Travelled down that road and back again

So I’ve been feeling blue and gloomy and then I realized this morning that in four weeks the kids are back at school, and a cursory glance at their dressers indicates that every single pair of pants they own have no knees. I’m not saying they have small rips, either, I mean that when they are kneeling on the ground large amounts of their legs are exposed. So I took my blue and gloomy self to the mall today, where I was immediately faced with the Gap, advertising – girls of the 80’s, are you ready for this? – jeans with zippered ankles. Zippered ankles! I stood and stared until it got weird, then I snapped out of my reverie to notice the mall was filled with young girls, all wearing jeans tight at the ankles with big, blousy tops and pointy-toed flats. What’s next? Acid wash denim? Bubble skirts? Going through a can of Salon Selectives hairspray every week to obtain rock hard four inch vertical bangs? Because I honestly don’t think the environment can withstand that kind of abuse.

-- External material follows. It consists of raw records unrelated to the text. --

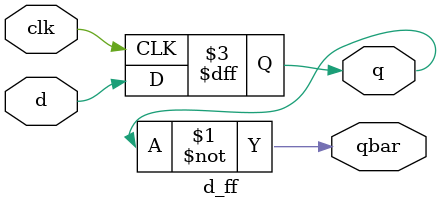
<source format=v>
module d_ff(
    input  wire clk,
    input  wire d,
    output reg  q,
    output wire qbar
);

assign qbar = ~q;

always @(posedge clk) begin
    q <= d;
end

endmodule

</source>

If that wasn’t enough, I walked past the Apple store and the hundreds of people waiting for the new iPhone. There’s a new iPhone? My cell phone doesn’t even have voice mail. I feel like maybe tomorrow I would be shuffling around with a walker, wearing turquoise slacks and a floral blouse, with matching plastic jewellery and a gigantic purse containing a change purse and a roll of Scotch mints.

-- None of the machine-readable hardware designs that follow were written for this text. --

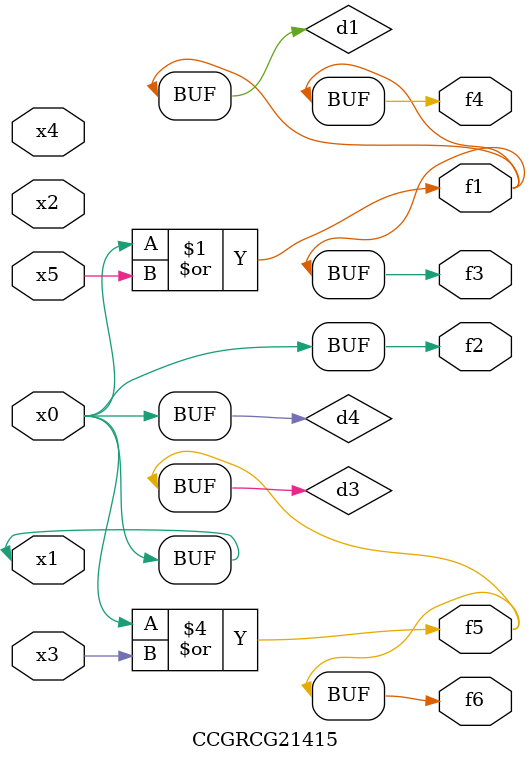
<source format=v>
module CCGRCG21415(
	input x0, x1, x2, x3, x4, x5,
	output f1, f2, f3, f4, f5, f6
);

	wire d1, d2, d3, d4;

	or (d1, x0, x5);
	xnor (d2, x1, x4);
	or (d3, x0, x3);
	buf (d4, x0, x1);
	assign f1 = d1;
	assign f2 = d4;
	assign f3 = d1;
	assign f4 = d1;
	assign f5 = d3;
	assign f6 = d3;
endmodule

</source>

Then – I know! There’s more! – I walked by American Apparel and it reminded me of this article about the company’s sketchy hiring practices and the ensuing boycotts. Of course, that affects me not at all since American Apparel is not one of the two stores that I actually purchase clothing from, given my great dislike for going into different stores with different sizing methods and different clothing qualities.

When I was in university, I waitressed at a chain restaurant that had similar hiring practices. If a person was to drop off a job application, one was supposed to put a mark on it indicating that person’s “bar appeal”. If that person sat next to you in a bar, my manager explained to me, would you start up a conversation? If not, perhaps there was a position for that person in the kitchen. American Apparel’s hiring practices are not exactly unique, but they are distasteful. In a weird way, it made me think of that Seinfeld episode where George hires a secretary, passing up all the gorgeous, sexy women for the plain and hyper-organized and efficient one. Then – of course – he becomes insanely attracted to her efficacy on the job and they end up having an affair. The point, I guess, is that one should not judge a book by its cover? Or maybe that being a Type A is really really hot? I don’t even know what my point is, except that in writing this, I’m not so blue and gloomy. Even though I feel a bit like I’m one step away from getting a once-a-week hairdo at the local beauty parlour and finding a secondary use for bread bags.


  1. They’re still lining up for the iphone? The line was insane Tuesday as well.
    I already re-purpose breadbags, it’s when you start re-purposing the tags that the bread comes in that you are in trouble. Or making plastic canvas kleenex box covers.
    I saw acid wash at H and M a few weeks ago. Made me want to break out my plastic beads and jelly shoes.

  2. Were there any rolled jeans or shoulder pads?

  3. OMG, I have been SEEING the tight-ankle jeans! I cannot BELIEVE MY EYES. I think the next thing HAS to be slouch socks. And overly-coordinated outfits: white shirt, pink skirt, white and pink slouch socks, pink sneakers, pink earrings, white hair thing (BANANA CLIP??).

  4. HG: Just you saying you saw acid wash makes me shudder. NOOOOOO. Say it’s not so! Oh, and kleenex box covers – or one of those toilet paper covers that is a doll’s fancy skirt, with a doll sticking out of the top.

    Swistle: Slouch socks. Slouch socks and banana clips that match the outfit, you are right, that is the next thing!

  5. Oh, man, I had totally forgotten about Salon Selectives! I used to love that stuff. Love. It. I’m pretty sure that I am to blame for the hole in the ozone layer. I’m so sorry, but in my defense that was a long time ago and I was young and stupid.

    I am totally getting one of those iPhones, though. My current cell phone is like 5 years old and lacks voice mail, too. I’m ready to move up in the world. Now we’ll just have to see if I can wrap my antiquated mind around it.

  6. I haven’t thought about banana clips in years! And Salon Selectives! Your post made me laugh; love it! I hope that doesn’t mean I’m getting old.